Options Just Part of Business: ERIC Official

February 15, 2001 (PLANSPONSOR.com) - Institutional investors have to decide whether existing disclosure provisions on stock option packages are sufficient or run the risk that new disclosure and shareholder approval provisions will negatively impact a corporation's ability to compete, according to the president of the ERISA Industry Council (ERIC).

Mark Ugoretz, ERIC president, told PLANSPONSOR.com that options are a “legitimate business function” which allow corporations to compete for and retain talented professionals, as well as for involving employees in business decisions.

Ugoretz stressed that institutional investors have to invest in a company based on its business objectives. Raising the issue of options “puts a company in a straightjacket” in terms of making it competitive since it will have to come to shareholders on an annual basis to obtain a shareholder plebiscite” on options packages. As a result, a company’s competitiveness to attract employees can  suffer, he said.

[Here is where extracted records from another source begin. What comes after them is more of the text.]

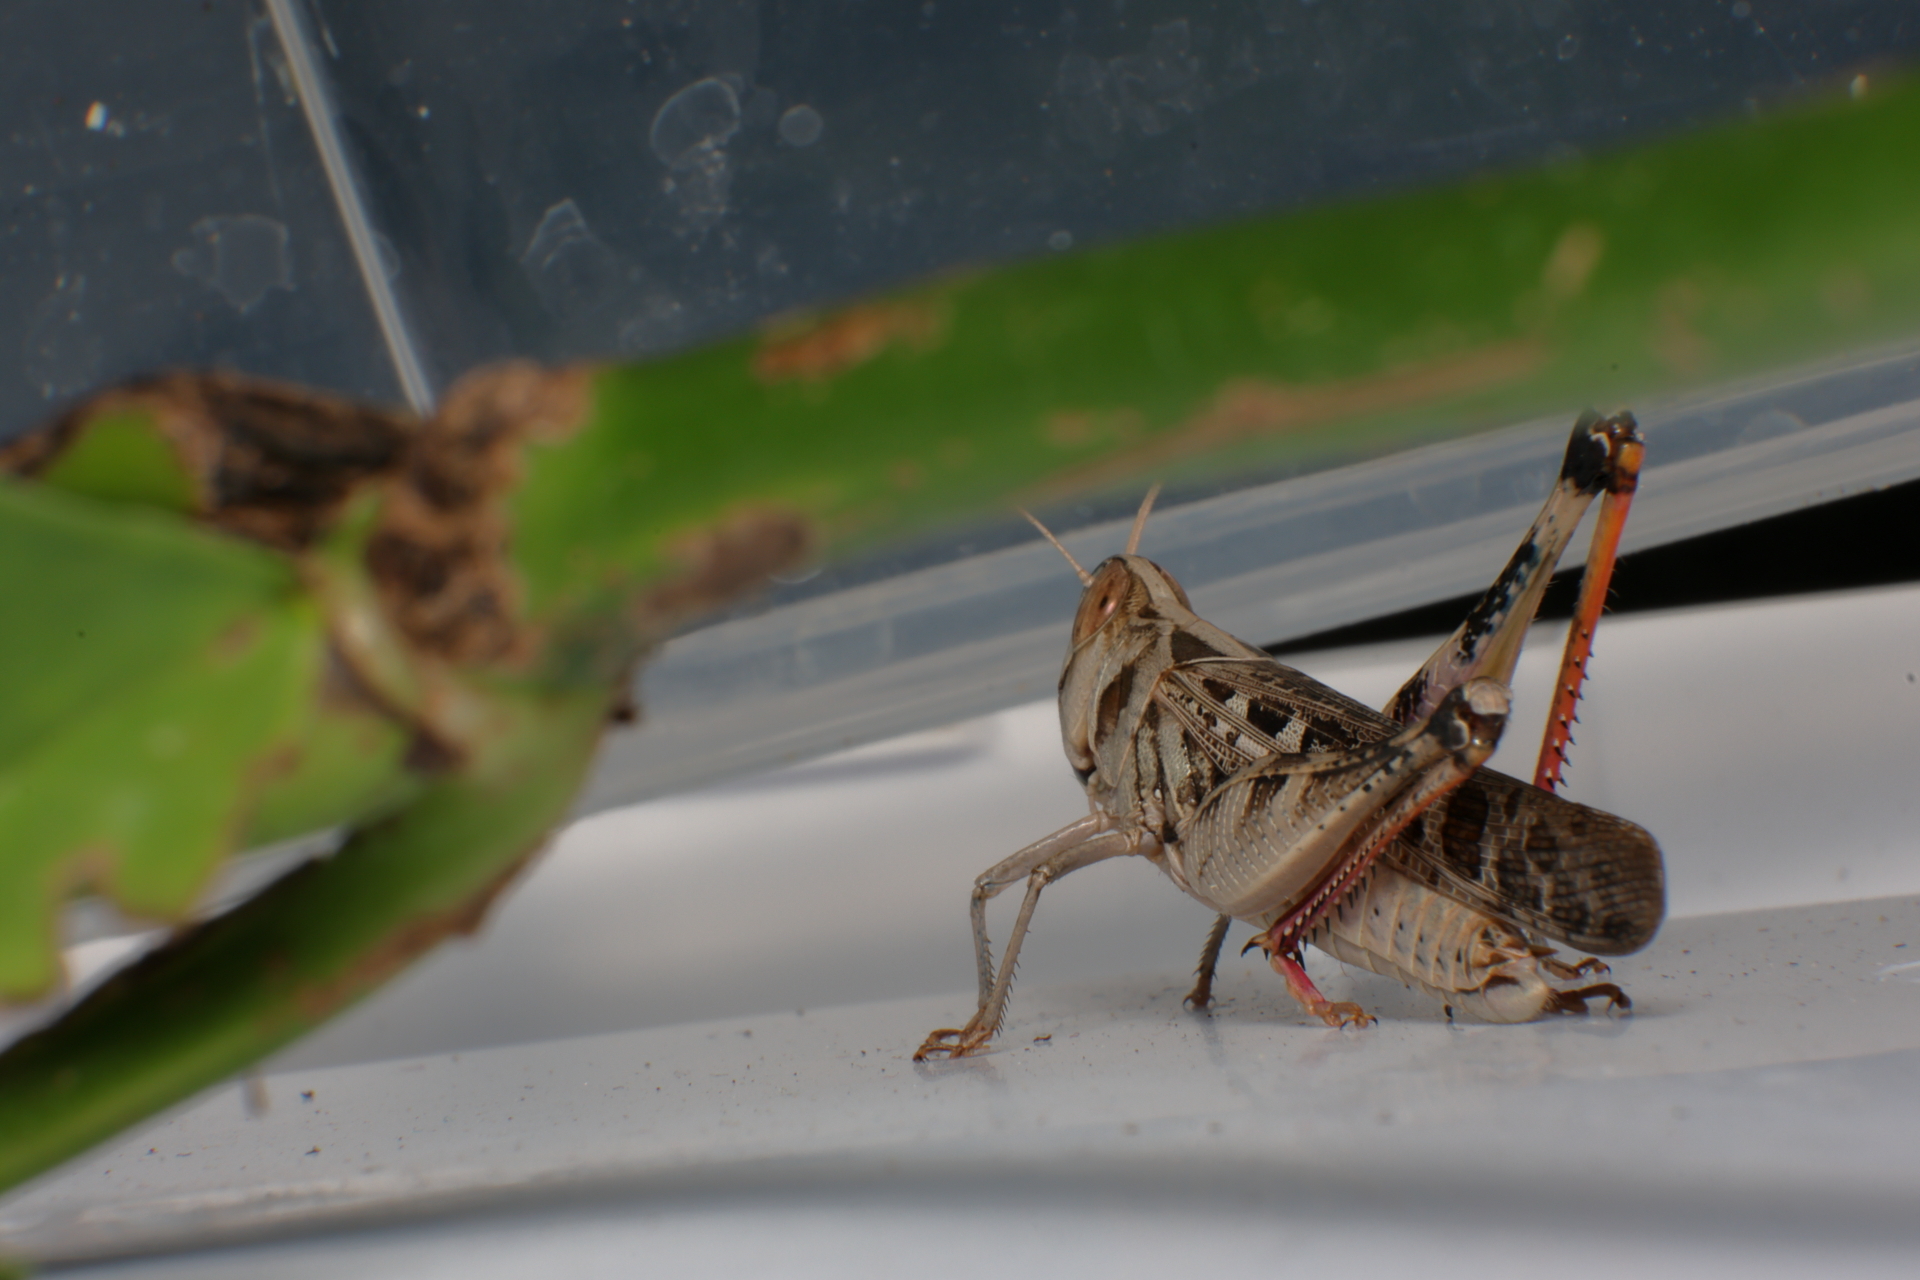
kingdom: Animalia
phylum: Arthropoda
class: Insecta
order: Orthoptera
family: Acrididae
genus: Rhammatocerus
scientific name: Rhammatocerus viatorius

Ugoretz said the current discussions about options initiated by the New York Stock Exchange  and NASDAQ covers a lot of ground since institutional shareholders are concerned about shareholder dilution, while the exchanges are aimed at a broader base of their listed companies.

He pointed out that there are tax laws in place which call for shareholder approval for any compensation package greater than $1 million.  The dilutive effect of options raised by institutional investors is corrected by disclosure which he said is already in place.

Options Being Scrutinized

Ugoretz’ comments come at a time when options are a hot topic. A new survey, conducted by Pearl Meyer & Partners, a Manhattan-based executive compensation firm, found that  options now account for over 60% of a chief executive’s pay and those annual pay packages can now exceed $10 million, according to a new survey.

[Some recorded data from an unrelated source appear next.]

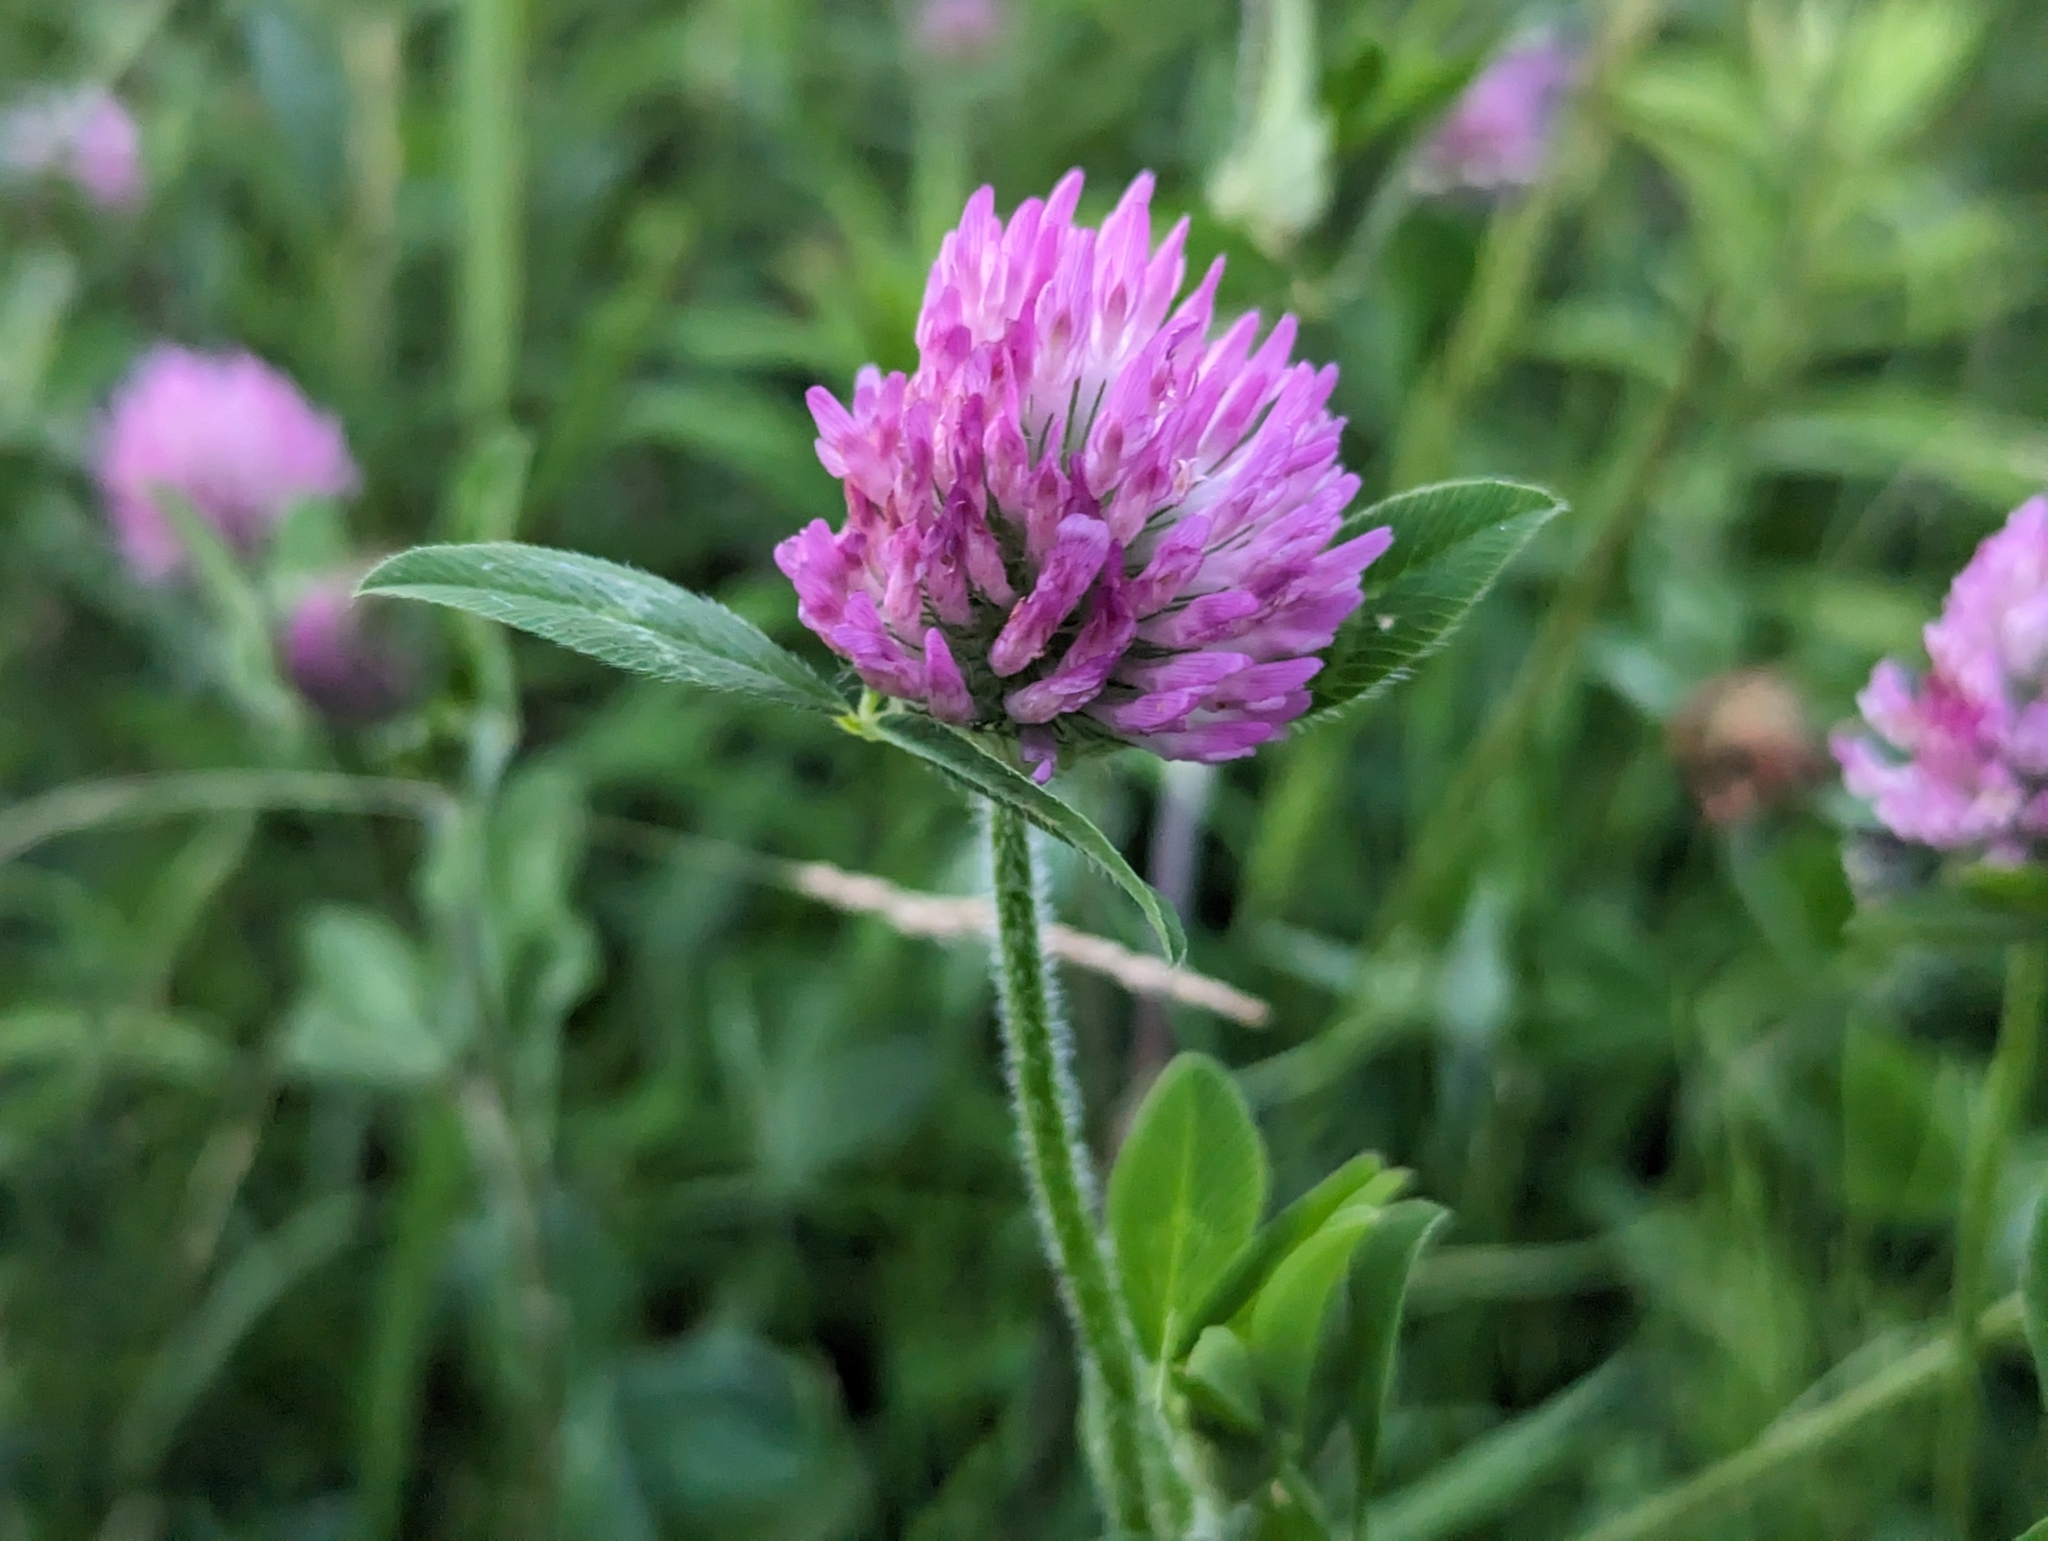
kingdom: Plantae
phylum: Tracheophyta
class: Magnoliopsida
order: Fabales
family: Fabaceae
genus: Trifolium
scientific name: Trifolium pratense
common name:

The average compensation for CEO’s approached $10.9 million in 2000, which was a 16% increase over 1999.

The survey comes at a time when options compensation plans are coming under increasing scrutiny from some activist pension funds, such as CalPERS, TIAA-CREF, and the British fund Hermes.  The NASDAQ has also issued requests for public comment letters about plans to require more shareholder approval of such executive options plans.

The new survey found that  options now account for 60% of what executive receive in their compensation packages, with the average options package hitting $6.5 million in options alone, up 28% from 1999.  (Options were valued at one-third of their  issue value for the survey.)

While these types of packages have raised the ire of some investors, ERIC’s Ugoretz contended that “options are not an executive compensation issue,” but are usually done to achieve  business objectives.  As a result, shareholders  should not have the right to approve or disapprove each and every options plan,” he said.

“Options are part of the business of running a business,” he added.

The new Pearl Meyer CEO compensation survey found that salaries now account for just  10% of pay packages, while annual bonus comprise 20%, long-term bonuses 10% and stock options 60%.